Strong THz emission observed from CrSiTe3 surface.

Surface shift current dominates the THz emission mechanism.

THz emission depends on azimuthal and polarization angles.

Abstract

The van der Waals magnet CrSiTe3 (CST) has captured immense interest because it is capable of retaining the long-range ferromagnetic order even in its monolayer form, thus offering potential use in spintronic devices. Bulk CST crystal has inversion symmetry that is broken on the crystal surface. Here, by employing ultrafast terahertz (THz) emission spectroscopy and time resolved THz spectroscopy, the THz emission of the CST crystal was investigated, which shows a strong THz emission from the crystal surface under femtosecond (fs) pulse excitation at 800 nm.

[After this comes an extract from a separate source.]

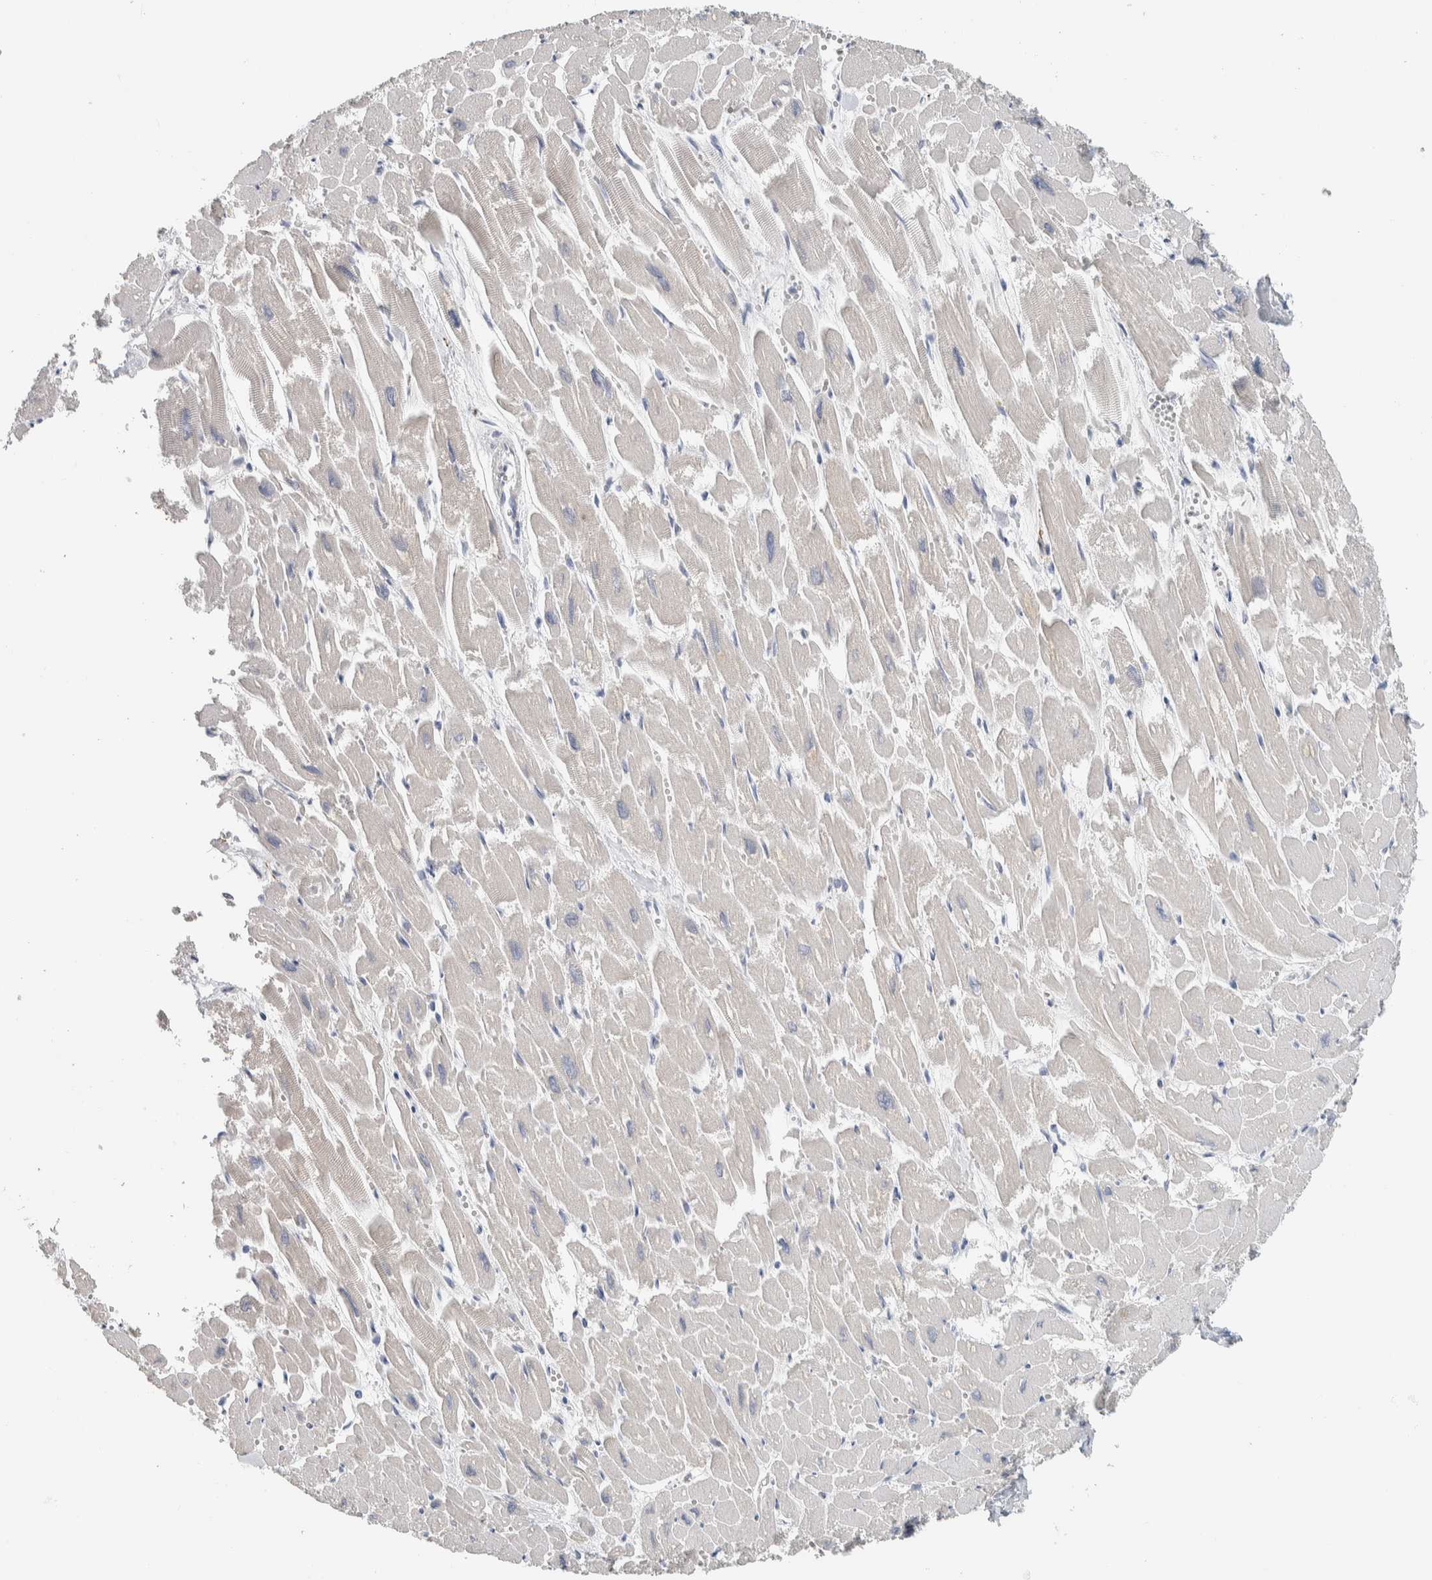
{"staining": {"intensity": "negative", "quantity": "none", "location": "none"}, "tissue": "heart muscle", "cell_type": "Cardiomyocytes", "image_type": "normal", "snomed": [{"axis": "morphology", "description": "Normal tissue, NOS"}, {"axis": "topography", "description": "Heart"}], "caption": "Human heart muscle stained for a protein using immunohistochemistry (IHC) displays no expression in cardiomyocytes.", "gene": "NEFM", "patient": {"sex": "male", "age": 54}}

Theoretical analysis based on space symmetry of CST suggests the dominant role of shift current occurring on the surface with a thickness of a few quintuple layers in producing the THz emission, in consistence with the experimental observation that the emitted THz amplitude strongly depends on the azimuthal and pumping polarization angles. The present study offers a new efficient THz emitter as well as a better understanding of the nonlinear optical response of CST. It hopefully will open a window toward the investigation on the nonlinear optical response in the mono-/few-layer van der Waals crystals with low-dimensional magnetism.